— Instructions —
a: Decide whether each statement agrees with the Jimmy Butler passage, answering yes or no and quoting the words from the passage that settle it: (i) Miami won the series opener 118-109; (ii) Butler scored 17 points in the third quarter on ten shots; (iii) the passage calls Tyler Herro a chesty stopper.
b: Substitute "role players" for "specialists" in the Jimmy Butler passage, and write out the part that begins at the words "On a Miami roster" and stops after "scoring and assists.".
c: Proceed with the Jimmy Butler passage, picking up right after its final sentence.

— Given passage —
Against Boston, Miami reaffirmed their status as the NBA’s resident grinch; they don’t so much beat teams as exsanguinate them, draining the life-force out of their opponent and leaving only a grumpy carcas. After getting shelled by Jayson Tatum in the first half, Butler and the Heat ripped off a torrid 39-14 third quarter to seal a 118-109 series-opening win. During the third quarter alone, Butler contributed 17 points (on five shots) and three steals as part of the rabid Miami defensive effort that provoked six turnovers from Tatum. Overall, Butler chipped in 41 points, nine rebounds, five assists and four steals. He was the best player on the court. For the game’s final 24 minutes, he was conceivably the best player in the world. 

This is simply what Jimmy Butler does—in basketball talking-head parlance, he “controls the game.” More than his sturdy 6’8 frame or productive psychopathy, Butler’s superpower is his poise, his galvanizing clarity of purpose. Possessing an uncanny ability to function completely on his own terms, he doesn’t just bend the flow of his game to his will; he manifests his own vision for how the game should—and will—be played. He plays with a drummer’s understanding of tempo, setting the rhythm and cadence for the other nine players on the court. Sensing that the Heat needed a jolt after halftime, Butler stalked passing lanes and hunted for early offense in the third quarter; nursing a lead in the fourth, he iced the game by hunting matchups and getting buckets in isolation. 

On a Miami roster that’s broadly prioritized an institutional over hyperbolic individual skill, Butler at once transcends and fits within “Heat Culture.” Whereas his teammates are largely specialists —PJ Tucker is a chesty stopper, Tyler Herro is a zippy off-the-dribble shooter—Butler is the load-bearing figure in Miami’s offense, pacing them in both scoring and assists.

— Given information —
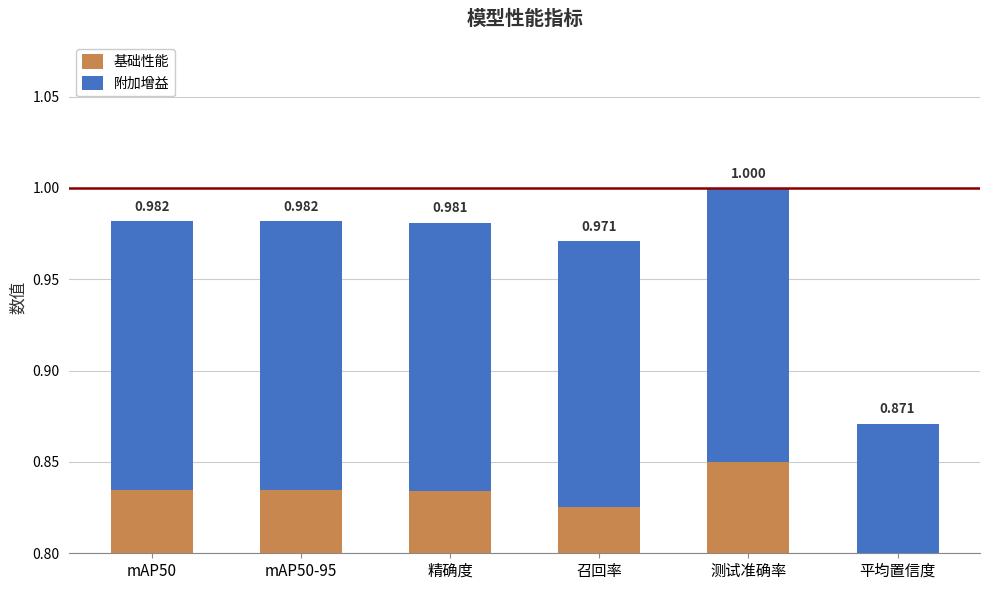

Between mAP50-95 and 召回率, which series saw the biggest shift?

基础性能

— Responses by task —
a:
(i) Yes: "to seal a 118-109 series-opening win."
(ii) No: "Butler contributed 17 points (on five shots)."
(iii) No: "PJ Tucker is a chesty stopper, Tyler Herro is a zippy off-the-dribble shooter."

b:
On a Miami roster that’s broadly prioritized an institutional over hyperbolic individual skill, Butler at once transcends and fits within “Heat Culture.” Whereas his teammates are largely role players —PJ Tucker is a chesty stopper, Tyler Herro is a zippy off-the-dribble shooter—Butler is the load-bearing figure in Miami’s offense, pacing them in both scoring and assists.

c:
While Butler won’t rummage through a Never-Full and pull out a complicated dribble combo, he gets sturdy. In Game One, Butler bullied his way to 18 free throws, largely because no Celtic was strong enough to withstand his drives without fouling. Whereas other elite offensive hubs have a kind of weightless ease to their game, Butler boasts a tremendous physical gravity, inviting contact which he can then power through. Nearly everything is off two feet; he’s never off-balance or out of sorts. Just watch him plow through Robert Williams’ chest with a jump-stop for a dunk or shed Jaylen Brown with a forceful last step for evidence. 

In these playoffs, Butler has leveled up into a nearly 30 point per game scorer by leaning on his strengths, both figuratively and literally.  For the postseason, he’s averaged 15.0 drives per game and scored 9.4 points per game from those forays, compared to 13.4 drives and 7.6 points during the regular season. He’s upped both his volume (6.7 possessions versus 4.3 in the regular season) and efficiency (1.26 points per possession vs .92) as a pick-and-roll ball-handler. Additionally, he’s even become a confident shooter, taking 4.2 threes per game after sandbagging through the regular season.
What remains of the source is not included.